• [PROBLEMS AND TASKS]:
[1] Using the news report, decide for each statement whether it agrees with the text. Answer yes or no, and quote the deciding words. (a) Salve met Chief Minister Devendra Fadnavis in March. (b) Salve was admitted to St George's Hospital on Sunday. (c) Dr Kapur describes Salve as biologically female.
[2] According to the news report, who will perform Salve's surgery?
[3] Summarize the news report in two sentences.

-- TEXT SEGMENT follows --

Mumbai: After months of deliberation over the issue of sex change application submitted by a 29-year-old woman police constable from Beed district, she would be eventually going under the knife at St George’s Hospital in south Mumbai on Friday. The constable Lalita Salve, who prefers to be called Lalit, had met Chief Minister Devendra Fadnavis in March and sought the state government’s permission to undergo the surgery. The government recently gave its nod for it. Salve received a letter from the state home department on Sunday allowing her to go on leave to undergo the surgery. After receiving the letter, she got herself admitted in the state-run St George’s Hospital on Tuesday.
“Tests were performed on Salve, including an X-ray scan, ECG examination and blood tests, to know her medical fitness for the surgery. She is confident and feeling much better,” Arjun Ujagare, her maternal uncle who travelled to Mumbai from Beed with her, said. “Plastic surgeon Dr Rajat Kapur and his team will perform the surgery,” said a doctor at the hospital.
According to Dr Kapur, Salve’s operation should not be called a sex reassignment surgery as Salve is already biologically a male. “Salve was born with small external genitalia that her parents mistook for a female’s and brought the child up accordingly. Tests done in the past few years have revealed Salve was genetically male with XY sex chromosome,” he said.

-- TEXT SEGMENT concluded --
-- DATA TO EXAMINE follows --

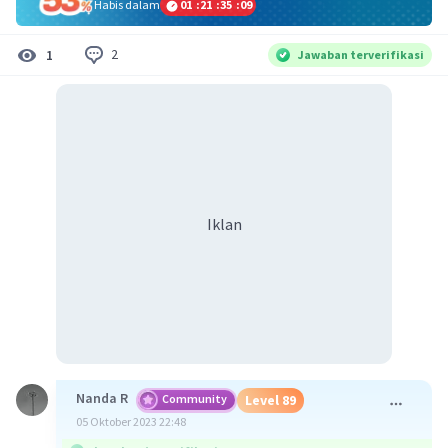
Habis dalam
01
:
21
:
35
:
08
2
1
Jawaban terverifikasi
Iklan
Nanda R
Community
Level 89
05 Oktober 2023 22:48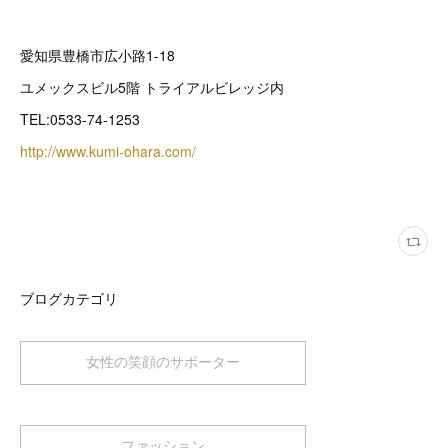
愛知県豊橋市広小路1-18
ユメックスビル5階 トライアルビレッジ内
TEL:0533-74-1253
http://www.kumi-ohara.com/
ブログカテゴリ
女性の笑顔のサポーター
ファッション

-- DATA TO EXAMINE concluded --

• [RESPONSES FOR EACH TASK]:
[1]
(a) Yes: "had met Chief Minister Devendra Fadnavis in March"
(b) No: "got herself admitted in the state-run St George’s Hospital on Tuesday"
(c) No: "Salve is already biologically a male"

[2] Plastic surgeon Dr Rajat Kapur and his team.

[3] Lalita Salve, a 29-year-old police constable from Beed district, is to have surgery at St George’s Hospital in south Mumbai on Friday after the state government gave its permission. Plastic surgeon Dr Rajat Kapur will perform the operation, and he says it should not be called sex reassignment surgery because tests showed Salve is genetically male.